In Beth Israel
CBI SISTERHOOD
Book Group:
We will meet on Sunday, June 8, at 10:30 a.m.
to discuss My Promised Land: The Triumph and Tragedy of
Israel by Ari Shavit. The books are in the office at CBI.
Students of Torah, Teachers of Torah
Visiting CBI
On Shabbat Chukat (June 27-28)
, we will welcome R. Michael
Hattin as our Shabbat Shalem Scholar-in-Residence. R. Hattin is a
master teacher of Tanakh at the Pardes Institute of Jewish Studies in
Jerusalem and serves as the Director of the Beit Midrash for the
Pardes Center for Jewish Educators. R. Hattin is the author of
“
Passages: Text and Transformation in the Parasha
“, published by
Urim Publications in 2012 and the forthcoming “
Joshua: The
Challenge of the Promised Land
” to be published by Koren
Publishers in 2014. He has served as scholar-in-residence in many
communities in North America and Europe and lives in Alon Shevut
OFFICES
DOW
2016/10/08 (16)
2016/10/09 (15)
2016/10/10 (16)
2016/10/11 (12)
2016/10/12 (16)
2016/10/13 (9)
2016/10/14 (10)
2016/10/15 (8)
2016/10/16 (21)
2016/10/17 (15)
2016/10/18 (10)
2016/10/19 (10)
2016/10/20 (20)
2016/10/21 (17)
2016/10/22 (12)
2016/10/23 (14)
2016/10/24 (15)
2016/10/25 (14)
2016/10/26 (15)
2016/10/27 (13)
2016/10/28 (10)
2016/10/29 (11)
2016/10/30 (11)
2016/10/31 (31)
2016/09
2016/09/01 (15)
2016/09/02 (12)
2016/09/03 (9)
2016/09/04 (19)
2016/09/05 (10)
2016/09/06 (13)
********
**Assigned task**
Change every "R." in the lines above to "Rabbi", and leave all other text in the lines as it is.

**Reply**
In Beth Israel
CBI SISTERHOOD
Book Group:
We will meet on Sunday, June 8, at 10:30 a.m.
to discuss My Promised Land: The Triumph and Tragedy of
Israel by Ari Shavit. The books are in the office at CBI.
Students of Torah, Teachers of Torah
Visiting CBI
On Shabbat Chukat (June 27-28)
, we will welcome Rabbi Michael
Hattin as our Shabbat Shalem Scholar-in-Residence. Rabbi Hattin is a
master teacher of Tanakh at the Pardes Institute of Jewish Studies in
Jerusalem and serves as the Director of the Beit Midrash for the
Pardes Center for Jewish Educators. Rabbi Hattin is the author of
“
Passages: Text and Transformation in the Parasha
“, published by
Urim Publications in 2012 and the forthcoming “
Joshua: The
Challenge of the Promised Land
” to be published by Koren
Publishers in 2014. He has served as scholar-in-residence in many
communities in North America and Europe and lives in Alon Shevut
OFFICES
DOW
2016/10/08 (16)
2016/10/09 (15)
2016/10/10 (16)
2016/10/11 (12)
2016/10/12 (16)
2016/10/13 (9)
2016/10/14 (10)
2016/10/15 (8)
2016/10/16 (21)
2016/10/17 (15)
2016/10/18 (10)
2016/10/19 (10)
2016/10/20 (20)
2016/10/21 (17)
2016/10/22 (12)
2016/10/23 (14)
2016/10/24 (15)
2016/10/25 (14)
2016/10/26 (15)
2016/10/27 (13)
2016/10/28 (10)
2016/10/29 (11)
2016/10/30 (11)
2016/10/31 (31)
2016/09
2016/09/01 (15)
2016/09/02 (12)
2016/09/03 (9)
2016/09/04 (19)
2016/09/05 (10)
2016/09/06 (13)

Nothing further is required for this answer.